Your feedback and support is so appreciated!
Hello, Dr. Ma. I had the endodontic excavation procedure done yesterday. The endodontist cleaned out the canals (I believe he said I have 3; 2 of the canals each have 2 roots and the 3rd canal has 1 root; I have a radiograph of tooth 14 if you would like to review it - I don't see how to upload it here). After examining with the microscope, he found calcified pulp at the tooth's service which he removed. He confirmed that the Mb2 was not missed and there is no fracture. The calcified pulp was all he found. He then resealed the canals with a temporary filling. Although he did not sound optimistic that removing the calcified pulp would help my discomfort, he said let's review in 2 weeks to see if there's improvement. If the pain is gone, he will then refill the canals with permanent resin. It the pain persists, then he suggested I either see my original endodontist to request a gratis root canal retreatment. Otherwise, it looks like I would be taking the path of having the tooth pulled and have an implant placed there.
Any thoughts? If seeing my x-ray (it is prior to having the calcified pulp removed) will help you render further feedback, please let me know the email address on where to send that.
It appears that the Endodontic treatment is optimal, and your presenting symptom is tooth sensitivity upon chewing and/or percussion.
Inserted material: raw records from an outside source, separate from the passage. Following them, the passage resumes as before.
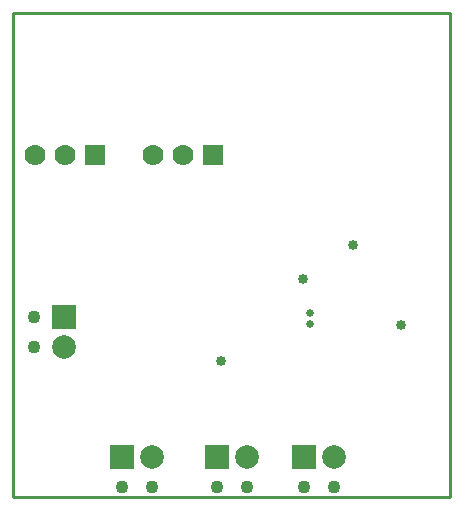
<source format=gbs>
G04*
G04 #@! TF.GenerationSoftware,Altium Limited,Altium Designer,24.6.1 (21)*
G04*
G04 Layer_Color=16711935*
%FSLAX44Y44*%
%MOMM*%
G71*
G04*
G04 #@! TF.SameCoordinates,BDBC2BC3-1C69-4059-88BB-952B3CEC59DC*
G04*
G04*
G04 #@! TF.FilePolarity,Negative*
G04*
G01*
G75*
%ADD14C,0.2540*%
%ADD69C,2.0032*%
%ADD70R,2.0032X2.0032*%
%ADD71C,1.1000*%
%ADD72C,1.7780*%
%ADD73R,1.7780X1.7780*%
%ADD74R,2.0032X2.0032*%
%ADD75C,0.8532*%
%ADD76C,0.6532*%
D14*
X523000Y1586000D02*
X893000D01*
X523000Y1996000D02*
X893000D01*
Y1586000D02*
Y1996000D01*
X523000Y1586000D02*
Y1996000D01*
D69*
X641400Y1620000D02*
D03*
X721400D02*
D03*
X795400D02*
D03*
X567000Y1713000D02*
D03*
D70*
X616000Y1620000D02*
D03*
X696000D02*
D03*
X770000D02*
D03*
D71*
X641400Y1594600D02*
D03*
X616000D02*
D03*
X721400D02*
D03*
X696000D02*
D03*
X795400D02*
D03*
X770000D02*
D03*
X541600Y1713000D02*
D03*
Y1738400D02*
D03*
D72*
X642200Y1876000D02*
D03*
X667600D02*
D03*
X542200D02*
D03*
X567600D02*
D03*
D73*
X693000D02*
D03*
X593000D02*
D03*
D74*
X567000Y1738400D02*
D03*
D75*
X699750Y1701750D02*
D03*
X811000Y1800000D02*
D03*
X769000Y1771000D02*
D03*
X852065Y1731941D02*
D03*
D76*
X775000Y1733000D02*
D03*
Y1742000D02*
D03*
M02*

</source>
All endodontist know your symptom probably results from apical periodontitis, however, there is no radiographic evidence of apical periodontitis. Assuming there is no apical periodontitis, your problem may come from periodontal dysesthesia, the is coined by me and not appeared in existing literature. Periodontal dysesthesia is a type of peripheral sensitization of trigeminal nerve. After canan obturation, if your symptom persists, you may request your dentist to administer intraligment injection of lidocaine or mepivacaine without epinephrine once a week. If the culprit of your dental problem does result from periodontal dysesthesia. Your symptom tends to resolve or decrease. One or two more injection may eliminate the problem. If first injection does not help. Further injection is probably not helpful. In that case, administration of neurontin and/or amitriptyline is warranted.
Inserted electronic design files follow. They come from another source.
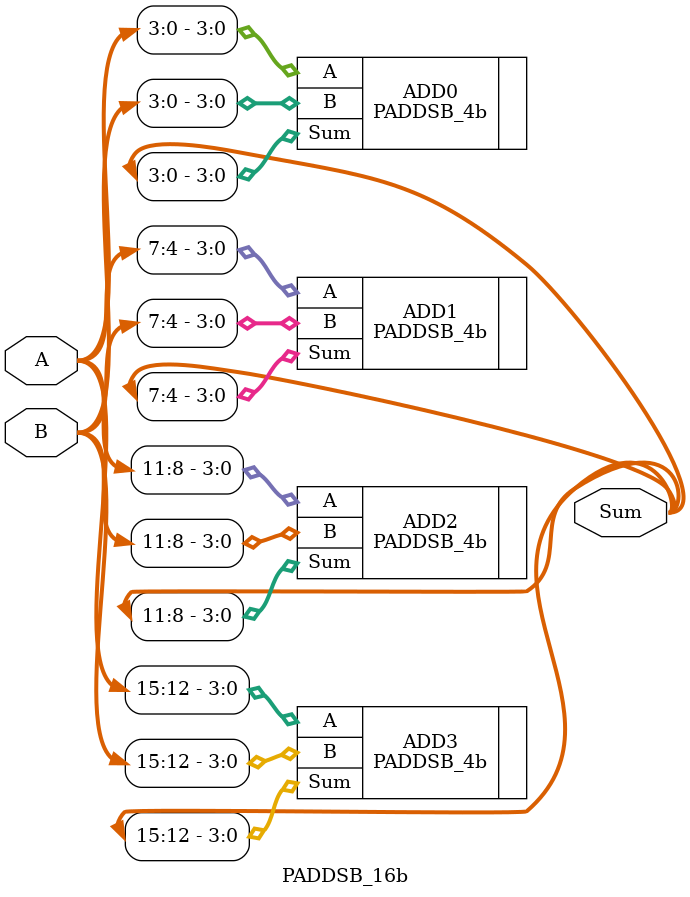
<source format=v>
module PADDSB_16b (Sum, A, B);
input [15:0] A, B;
output [15:0] Sum;

PADDSB_4b ADD0(.Sum(Sum[3:0]), .A(A[3:0]), .B(B[3:0])); 
PADDSB_4b ADD1(.Sum(Sum[7:4]), .A(A[7:4]), .B(B[7:4])); 
PADDSB_4b ADD2(.Sum(Sum[11:8]), .A(A[11:8]), .B(B[11:8])); 
PADDSB_4b ADD3(.Sum(Sum[15:12]), .A(A[15:12]), .B(B[15:12])); 

endmodule
</source>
I believe my dental colleagues are honest and they can see the same thing as my eyes do. Your descriptions are adequate for me establish a dental image in my mind. Therefore, no need to send me x ray. You may present my opinion to your endodontist. The important thing is, when we don't have clinical and radiographic evidence to explain patient,s pain, we need to consider non odontogenic toothache.
Okay, Dr. Ma. Thank you for your feedback. I will share your thoughts with the endodontist upon my revisit, and appreciate all your time and help.